As commemorations of the Sino-Japanese War peaked in early August, Professor Cheng Yinhong (程映虹) of Delaware State University published two articles that went against the grain of this year’s historical discourse. Professor Cheng is not concerned about the Sino-Japanese War but the Russo-Japanese War. He first asks: “Why doesn’t China commemorate the Ruso-Japanese War?” and in last week’s edition of Southern Weekend he ponders “Why did Zhou Enlai not forget the Russo-Japanese War.”

In answering the first question, he seizes on the current political atmosphere in China. As he points out, previous anniversaries of the Sino-Japanese War did not receive as much attention or produce as much reflections as the one this year. With the perceived rise of the Japanese right leading to worries about the rebirth of Japanese militarism, the Sino-Japanese War takes on much more significance. Conversely, with Sino-Soviet relations not nearly so fraught, the Russo-Japanese War gets played down.

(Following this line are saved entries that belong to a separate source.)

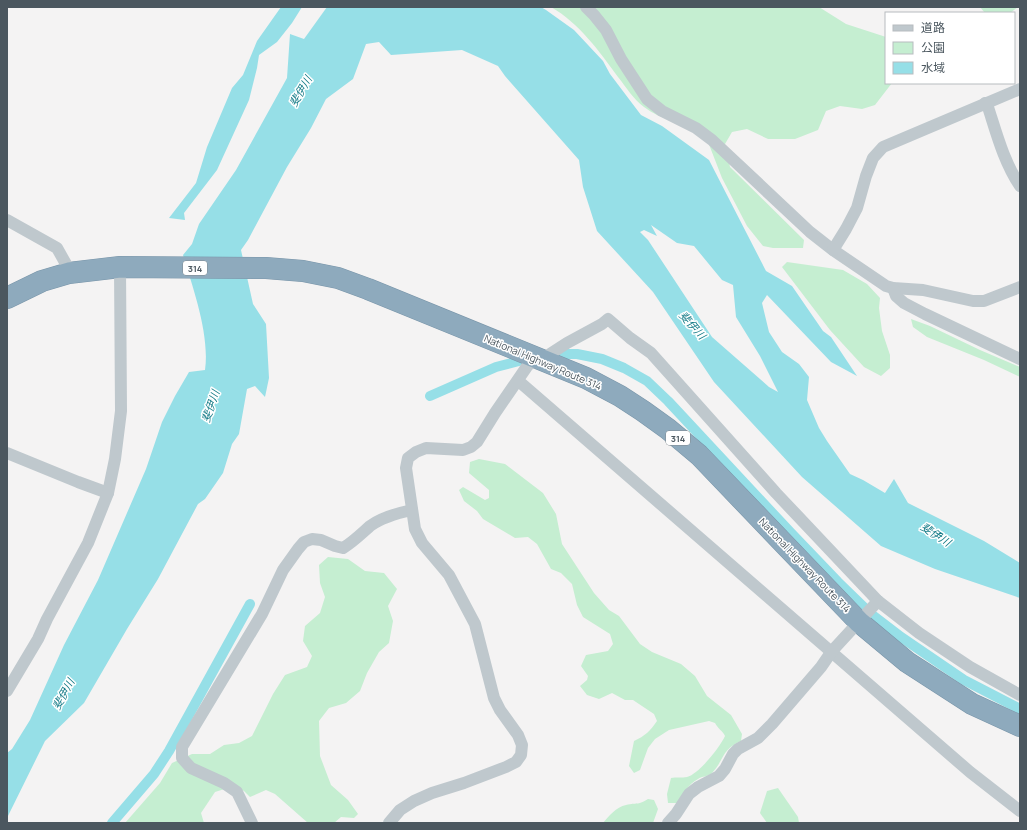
<svg xmlns="http://www.w3.org/2000/svg" width="1027" height="830" font-family="Manrope,'Noto Sans JP',sans-serif">
<style>
.green{fill:#c5eed1}
.water{fill:#96dfe7;fill-rule:evenodd}
.lines{fill:none;stroke-linecap:round;stroke-linejoin:round}
.canal{stroke:#96dfe7;stroke-width:10}
.highway-casing{stroke:#7995a9;stroke-width:22}
.street{stroke:#bfc8cd;stroke-width:12}
.highway{stroke:#8eaabd;stroke-width:21}
.labels{text-anchor:middle;dominant-baseline:central;stroke-width:3;stroke-linejoin:round;paint-order:stroke}
.shield{fill:#fff;stroke:#81898f;stroke-width:1}
.shield-label{font-size:9px;font-weight:bold;fill:#4b575f}
.street-label{font-size:10px;fill:#4b575f;stroke:#fff}
.water-label{font-size:11px;font-style:italic;fill:#167c88;stroke:#fff}
</style>
<rect width="100%" height="100%" fill="#f4f3f3"/>
<g class="green">
<path d="M551 7H819L846 24 886 37V83H892L875 105 862 109 840 106 826 111 818 130 795 139H768L747 129 732 132 725 144 730 167 804 240 803 248H773L763 246 747 226 722 178 703 129C683 124 661 120 644 107 634 100 626 87 618 77 600 52 579 23 551 7Z"/>
<polygon points="980,7 1018,7 1010,13 985,13"/>
<polygon points="787,262 843,270 867,284 880,298 879,308 882,331 890,355 890,368 881,376 864,367 830,330 782,267"/>
<polygon points="911,319 930,326 980,350 1020,367 1020,377 984,360 927,337 913,327"/>
<path d="M479 459 505 464 543 493 556 514 562 544 594 593 609 610 619 616 640 644 652 652 681 664 695 676 707 696 731 715 742 734 741 741C721 750 725 759 712 773 708 777 702 776 698 779 688 784 683 795 677 803H668L667 794 671 778C676 777 682 778 687 777 699 774 720 747 725 736 723 731 718 729 715 723L709 721 669 730 655 739 648 748 640 770 634 773 629 766 634 741C645 736 650 731 657 721L654 714 633 700H625L612 693 599 699 587 695 580 686 587 680 588 676 581 666 586 655 608 651 613 644 610 634 583 617 577 605 572 584 561 573 551 569 537 544 528 537 515 538 483 519 477 511 464 501 459 490 463 487 485 500 489 498V490L469 473 470 462Z"/>
<polygon points="328,557 348,559 365,571 384,573 397,589 388,606 393,621 389,643 379,652 367,673 360,691 346,703 329,708 319,721 320,756 331,785 348,800 358,814 354,818 341,817 334,823 308,823 275,794 266,790 250,797 244,791 234,786 215,792 201,813 204,823 125,823 160,783 172,763 192,754 210,754 224,745 239,743 252,736 273,694 285,675 307,667 312,656 303,641 305,626 320,613 325,597 320,583 319,565"/>
<polygon points="778,788 798,817 799,823 767,823 760,813 767,791"/>
<path d="M648 799 654 800 658 809 653 823H603C609 816 616 807 626 805 638 802 636 806 648 799Z"/>
</g>
<g class="water">
<polygon points="281,7 302,7 292,23 277,42 259,55 257,68 249,100 217,170 184,213 185,220 169,218 196,183 207,147 232,88 243,75 257,41"/>
<path d="M327 7H541L546 10 574 30 603 61 610 74 641 115 662 126 709 160 766 271 792 286 823 331 831 337 857 376 831 362 767 295 762 303 769 332 782 352 799 364 809 377 807 400 819 428 827 441 850 474 863 480 885 493 894 479 908 503 984 541 1020 563V598L935 569 881 546 802 477 714 382 653 292 597 231 583 187 579 160 505 76 498 66 462 50 391 55 379 42 366 44 353 79 326 99 311 128 287 167 248 240 241 250 253 304 266 324 269 378 265 397 255 386 247 389 239 434 232 444 223 473 205 499 198 504 158 579 127 629 84 703 45 741 7 818V753L12 749 30 720 64 645 98 580 146 469 162 422 175 396 189 372 205 370C210 335 193 288 183 255L192 244 199 224 236 170 287 78 290 34 304 39ZM651 225 677 243 694 246 722 280 733 285 736 317 760 356 778 392 769 387 712 337 648 240 640 232 644 230 657 236Z"/>
</g>
<g class="lines">
<g class="canal">
<polyline points="559,354 577,354 602,359 624,368 647,381 668,401 791,533 838,582 871,614 901,637 964,680 1020,709"/>
<polyline points="430,396 496,367 519,361"/>
<polyline points="112,823 154,774 169,751 250,604"/>
</g>
<g class="highway-casing">
<polyline id="highway" points="7,298 42,281 69,273 120,267 266,268 303,271 338,278 368,289 586,378 620,396 643,411 668,429 699,455 859,622 907,662 972,704 1020,726"/>
</g>
<g class="street">
<polyline points="586,7 594,15 606,30 621,59 647,99 662,111 696,128 712,140 810,232 833,250 886,286 893,288 923,290 973,301 984,301 1020,287"/>
<path d="M985 103 988 107C997 135 1004 162 1020 186"/>
<polyline points="7,220 57,248 66,264 69,273"/>
<polyline points="833,250 846,229 857,208 866,176 873,158 883,147 1020,89"/>
<polyline points="893,288 896,296 904,303 925,314 1020,359"/>
<polyline points="517,382 522,384 970,772 1020,811"/>
<polyline points="7,453 78,482 108,493"/>
<polyline points="7,691 38,639 47,619 88,543 108,493 115,459 121,411 120,267"/>
<path d="M252 823 237 792 224 783 191 768 182 758V747L262 614 283 570 298 549 304 542 312 539 321 540 335 546 343 548C353 542 361 534 370 526 381 518 398 513 412 510"/>
<polyline points="389,823 400,810 414,801 432,793 464,783 506,767 516,762 521,755 522,745 518,735 500,710 494,698 475,624 449,575 422,543 415,529 406,468 408,458 416,452 426,448 463,450 471,447 477,442 495,413 528,365 550,354 567,343 602,324 608,319 630,338 651,353 776,493 878,601 919,633 970,667 1020,695"/>
<polyline points="668,823 676,814 689,794 698,787 719,776 725,769 733,754 738,749 758,738 772,724 821,667 832,651 878,601"/>
</g>
<use href="#highway" class="highway"/>
</g>
<g class="labels">
<g class="shield">
<rect x="183" y="261" width="24" height="14" rx="3"/>
<rect x="666" y="431" width="24" height="14" rx="3"/>
</g>
<g class="shield-label">
<text x="195" y="268">314</text>
<text x="678" y="438">314</text>
</g>
<g class="street-label">
<text transform="translate(543 362) rotate(23)">National Highway Route 314</text>
<text transform="translate(805 565) rotate(46)">National Highway Route 314</text>
</g>
<g class="water-label">
<text transform="translate(300 91) rotate(-60)">斐伊川</text>
<text transform="translate(693 325) rotate(48)">斐伊川</text>
<text transform="translate(210 406) rotate(-71)">斐伊川</text>
<text transform="translate(936 534) rotate(33)">斐伊川</text>
<text transform="translate(63 694) rotate(-61)">斐伊川</text>
</g>
</g>
<rect width="1027" height="830" fill="none" stroke="#4b575f" stroke-width="16"/>
<rect x="885" y="12" width="130" height="72" fill="#ffffff" stroke="#b7bcbf"/>
<rect x="893" y="25" width="20" height="6" fill="#bfc8cd" stroke="#b7bcbf"/>
<text x="921" y="32" font-size="12" fill="#4b575f">道路</text>
<rect x="893" y="42" width="20" height="12" fill="#c5eed1" stroke="#b7bcbf"/>
<text x="921" y="52" font-size="12" fill="#4b575f">公園</text>
<rect x="893" y="62" width="20" height="12" fill="#96dfe7" stroke="#b7bcbf"/>
<text x="921" y="72" font-size="12" fill="#4b575f">水域</text>
</svg>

Professor Cheng, however, thinks this is a problem: the anniversary of the Russo-Japanese War in China should actually be played up. China’s greater shame came not in the Sino-Japanese War, which the Qing actively contested and lost, but in the Russo-Japanese War when the Qing let two other countries fight on and over its territory, without doing anything at all and accepted the final result. Making the same point in a metaphor, the Sino-Japanese War, Cheng argues, was fought on the Qing’s doorstep, while the Russo-Japanese War was fought inside the Qing’s house but without the Qing actively opposing it. Isn’t that the greater shame (chiru 耻辱)?

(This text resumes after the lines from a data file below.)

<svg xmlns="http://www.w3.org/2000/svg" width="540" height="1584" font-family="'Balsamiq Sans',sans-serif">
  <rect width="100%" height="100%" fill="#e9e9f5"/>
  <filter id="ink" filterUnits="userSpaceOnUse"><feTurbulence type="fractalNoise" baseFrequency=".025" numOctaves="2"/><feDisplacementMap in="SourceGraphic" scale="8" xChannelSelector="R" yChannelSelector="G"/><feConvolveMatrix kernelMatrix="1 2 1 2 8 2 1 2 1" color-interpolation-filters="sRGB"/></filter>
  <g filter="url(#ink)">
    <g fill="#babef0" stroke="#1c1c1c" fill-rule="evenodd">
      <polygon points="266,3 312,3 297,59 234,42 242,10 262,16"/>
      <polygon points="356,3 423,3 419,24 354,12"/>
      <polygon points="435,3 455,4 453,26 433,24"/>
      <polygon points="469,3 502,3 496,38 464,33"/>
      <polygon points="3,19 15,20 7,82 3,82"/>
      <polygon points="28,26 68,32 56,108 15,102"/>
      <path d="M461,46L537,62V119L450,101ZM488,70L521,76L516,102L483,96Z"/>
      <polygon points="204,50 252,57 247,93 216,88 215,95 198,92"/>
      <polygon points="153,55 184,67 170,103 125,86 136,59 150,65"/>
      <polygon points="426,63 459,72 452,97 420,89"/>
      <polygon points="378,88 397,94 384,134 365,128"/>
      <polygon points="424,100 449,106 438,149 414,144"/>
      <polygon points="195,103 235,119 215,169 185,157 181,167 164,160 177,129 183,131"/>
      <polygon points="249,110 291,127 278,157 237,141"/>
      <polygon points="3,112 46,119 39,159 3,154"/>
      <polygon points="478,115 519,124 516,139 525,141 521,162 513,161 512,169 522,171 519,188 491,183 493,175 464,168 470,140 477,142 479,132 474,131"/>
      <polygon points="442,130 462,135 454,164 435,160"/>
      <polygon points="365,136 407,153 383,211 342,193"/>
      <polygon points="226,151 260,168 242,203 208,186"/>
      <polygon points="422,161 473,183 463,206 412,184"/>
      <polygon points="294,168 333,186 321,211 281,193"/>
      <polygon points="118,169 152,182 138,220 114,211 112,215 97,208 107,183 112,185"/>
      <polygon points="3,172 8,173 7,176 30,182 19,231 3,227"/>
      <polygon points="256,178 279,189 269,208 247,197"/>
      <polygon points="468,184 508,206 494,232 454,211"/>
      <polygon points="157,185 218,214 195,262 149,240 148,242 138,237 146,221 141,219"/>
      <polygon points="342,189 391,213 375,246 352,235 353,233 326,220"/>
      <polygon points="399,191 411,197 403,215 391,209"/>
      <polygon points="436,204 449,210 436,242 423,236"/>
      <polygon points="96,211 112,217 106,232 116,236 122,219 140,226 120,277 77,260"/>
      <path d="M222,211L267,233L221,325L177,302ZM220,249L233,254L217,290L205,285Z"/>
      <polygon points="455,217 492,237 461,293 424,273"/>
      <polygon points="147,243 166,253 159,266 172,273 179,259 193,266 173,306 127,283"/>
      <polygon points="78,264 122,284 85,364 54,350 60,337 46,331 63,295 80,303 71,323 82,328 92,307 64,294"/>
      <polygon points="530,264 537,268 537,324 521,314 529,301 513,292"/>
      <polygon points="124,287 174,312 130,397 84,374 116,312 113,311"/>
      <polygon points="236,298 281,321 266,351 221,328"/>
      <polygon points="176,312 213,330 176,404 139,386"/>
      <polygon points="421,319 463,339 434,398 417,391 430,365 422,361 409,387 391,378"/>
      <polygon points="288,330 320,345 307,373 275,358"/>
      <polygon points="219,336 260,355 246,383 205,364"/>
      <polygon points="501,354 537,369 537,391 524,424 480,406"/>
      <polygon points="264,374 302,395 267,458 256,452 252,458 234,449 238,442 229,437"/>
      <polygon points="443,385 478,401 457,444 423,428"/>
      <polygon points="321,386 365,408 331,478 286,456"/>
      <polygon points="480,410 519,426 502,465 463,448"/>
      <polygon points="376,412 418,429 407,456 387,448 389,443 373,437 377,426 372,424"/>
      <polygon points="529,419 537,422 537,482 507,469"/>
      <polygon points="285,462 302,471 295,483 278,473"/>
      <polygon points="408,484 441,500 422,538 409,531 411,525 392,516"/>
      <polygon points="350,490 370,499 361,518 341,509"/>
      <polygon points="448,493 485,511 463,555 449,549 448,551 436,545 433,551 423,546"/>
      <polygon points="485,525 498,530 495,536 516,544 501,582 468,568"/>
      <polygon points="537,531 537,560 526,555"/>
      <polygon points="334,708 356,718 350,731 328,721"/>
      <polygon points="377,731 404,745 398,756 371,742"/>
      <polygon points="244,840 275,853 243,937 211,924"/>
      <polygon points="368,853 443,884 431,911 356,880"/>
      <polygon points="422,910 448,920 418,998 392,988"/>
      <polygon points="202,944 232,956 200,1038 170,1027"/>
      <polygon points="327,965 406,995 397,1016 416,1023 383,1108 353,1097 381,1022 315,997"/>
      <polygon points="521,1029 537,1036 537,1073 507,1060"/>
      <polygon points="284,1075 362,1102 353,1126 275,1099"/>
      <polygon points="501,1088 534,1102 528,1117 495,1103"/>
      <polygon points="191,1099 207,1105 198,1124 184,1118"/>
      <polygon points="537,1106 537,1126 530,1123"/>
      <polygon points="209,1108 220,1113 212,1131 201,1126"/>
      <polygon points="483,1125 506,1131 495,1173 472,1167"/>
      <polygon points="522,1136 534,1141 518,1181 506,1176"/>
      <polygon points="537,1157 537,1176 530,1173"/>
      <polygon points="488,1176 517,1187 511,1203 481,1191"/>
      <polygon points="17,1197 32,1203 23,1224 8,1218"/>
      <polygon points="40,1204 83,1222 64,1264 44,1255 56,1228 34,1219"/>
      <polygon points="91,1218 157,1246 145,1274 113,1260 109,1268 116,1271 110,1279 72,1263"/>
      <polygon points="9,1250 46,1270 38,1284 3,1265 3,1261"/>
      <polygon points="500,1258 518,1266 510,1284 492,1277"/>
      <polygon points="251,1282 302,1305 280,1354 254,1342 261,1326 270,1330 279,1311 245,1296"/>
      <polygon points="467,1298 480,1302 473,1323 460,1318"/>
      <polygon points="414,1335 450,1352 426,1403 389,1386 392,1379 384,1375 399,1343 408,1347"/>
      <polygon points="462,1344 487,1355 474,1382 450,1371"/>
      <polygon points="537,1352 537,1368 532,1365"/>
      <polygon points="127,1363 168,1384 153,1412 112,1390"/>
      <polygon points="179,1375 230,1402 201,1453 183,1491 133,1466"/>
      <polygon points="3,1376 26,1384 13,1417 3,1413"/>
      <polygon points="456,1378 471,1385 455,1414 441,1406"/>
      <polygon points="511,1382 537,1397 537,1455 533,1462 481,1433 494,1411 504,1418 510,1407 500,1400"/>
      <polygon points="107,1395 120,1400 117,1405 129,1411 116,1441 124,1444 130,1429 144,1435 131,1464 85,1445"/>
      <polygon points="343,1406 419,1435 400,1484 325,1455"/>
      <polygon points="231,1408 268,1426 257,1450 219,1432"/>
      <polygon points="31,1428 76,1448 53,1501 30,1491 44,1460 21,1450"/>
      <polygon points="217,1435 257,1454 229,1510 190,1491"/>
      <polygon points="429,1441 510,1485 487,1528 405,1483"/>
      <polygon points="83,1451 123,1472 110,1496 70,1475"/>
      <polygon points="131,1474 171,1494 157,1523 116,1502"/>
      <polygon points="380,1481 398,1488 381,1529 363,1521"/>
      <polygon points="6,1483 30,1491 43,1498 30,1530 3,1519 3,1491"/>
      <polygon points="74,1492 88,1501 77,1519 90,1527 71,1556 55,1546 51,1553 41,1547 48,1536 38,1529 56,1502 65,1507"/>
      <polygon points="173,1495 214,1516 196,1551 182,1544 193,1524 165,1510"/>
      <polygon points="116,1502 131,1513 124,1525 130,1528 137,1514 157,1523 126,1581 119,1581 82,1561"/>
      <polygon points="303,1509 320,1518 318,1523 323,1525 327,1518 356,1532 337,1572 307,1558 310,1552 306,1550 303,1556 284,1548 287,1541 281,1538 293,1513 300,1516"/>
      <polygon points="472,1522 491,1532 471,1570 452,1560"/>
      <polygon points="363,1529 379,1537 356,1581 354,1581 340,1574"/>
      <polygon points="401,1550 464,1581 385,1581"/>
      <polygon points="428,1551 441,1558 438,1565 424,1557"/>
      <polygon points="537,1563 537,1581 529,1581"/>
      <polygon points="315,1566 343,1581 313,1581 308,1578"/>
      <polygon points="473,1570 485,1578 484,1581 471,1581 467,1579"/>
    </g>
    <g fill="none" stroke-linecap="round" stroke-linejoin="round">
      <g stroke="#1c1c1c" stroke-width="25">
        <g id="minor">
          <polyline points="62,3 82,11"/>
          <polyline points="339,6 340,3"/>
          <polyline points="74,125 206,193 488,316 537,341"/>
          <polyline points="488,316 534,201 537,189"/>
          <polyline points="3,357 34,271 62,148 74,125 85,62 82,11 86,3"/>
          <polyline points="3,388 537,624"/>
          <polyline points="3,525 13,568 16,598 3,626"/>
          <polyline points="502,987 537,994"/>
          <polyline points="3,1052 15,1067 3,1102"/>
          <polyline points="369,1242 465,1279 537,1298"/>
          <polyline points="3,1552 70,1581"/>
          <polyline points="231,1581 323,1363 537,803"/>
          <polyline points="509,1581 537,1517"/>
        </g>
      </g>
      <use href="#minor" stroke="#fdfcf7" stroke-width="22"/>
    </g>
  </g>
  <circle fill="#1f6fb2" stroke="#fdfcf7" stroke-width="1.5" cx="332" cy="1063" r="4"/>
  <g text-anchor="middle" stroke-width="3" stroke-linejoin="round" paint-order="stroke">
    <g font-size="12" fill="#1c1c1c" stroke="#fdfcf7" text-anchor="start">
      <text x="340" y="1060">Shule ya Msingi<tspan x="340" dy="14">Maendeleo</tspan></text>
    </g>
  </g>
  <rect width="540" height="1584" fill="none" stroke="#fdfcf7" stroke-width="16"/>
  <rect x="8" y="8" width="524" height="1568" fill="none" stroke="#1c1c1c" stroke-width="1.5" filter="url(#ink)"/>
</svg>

Certain figures at the time thought so. Cheng first recounts the story of why Lu Xun switched from medicine to literature. While studying abroad in Japan, Lu Xun, saw photos from the war in which a Japanese soldier prepared to execute a Chinese man accused of spying for the Russians while a number of Chinese observers made no acts of protest. As he wrote in the preface to his first collection of short stories, this set him on the course of being a “literary physician,” to diagnose, treat, and hopefully cure what he saw as much more serious problems than physical disease. Cheng also shares the story of a young Zhou Enlai visiting the battleground of the Russo-Japanese War with the father of a primary school classmate. This visit, Cheng insists, stayed with him. When negotiating the exit of Soviet forces from China in 1955, the Russian side wanted to construct a memorial to its soldiers that died in the Russo-Japanese War but Zhou staunchly refused.

Cheng thinks that the excessive focus on 1894 instead of 1904 becomes a distorting mirror (haha jing 哈哈镜). Next year, he mentions, is also an important one in Chinese historical memory, the 70th anniversary of the defeat of Japan and the end of the World War II. Cheng, though, thinks it likely that next year’s discourse will focus more on China’s victory rather than yet another unequal treaty: the concessions granted to the Soviet Union in Manchuria, privileges granted in a treaty that Russia had lost in war 40 year before.

These articles serve as an interesting and unexpected addition to the growing discourse on the significance of 2014. It is always good be jolted out of conventional patterns of thought. However, while acknowledging the usefulness of the articles it is also important not to lose track of their broader point. They accept the narrative of national shame but insist that it is artificially directed toward the wrong events and years. Put plainly, the argument runs as follows: the Sino-Japanese War was bad for China but the Russo-Japanese War was worse. Instead of questioning the and moving beyond narratives of national shame, advocated by historians Orville Schell and John Delury, these articles embrace it. In this way, they are not too different from much of the commentary on the Sino-Japanese War.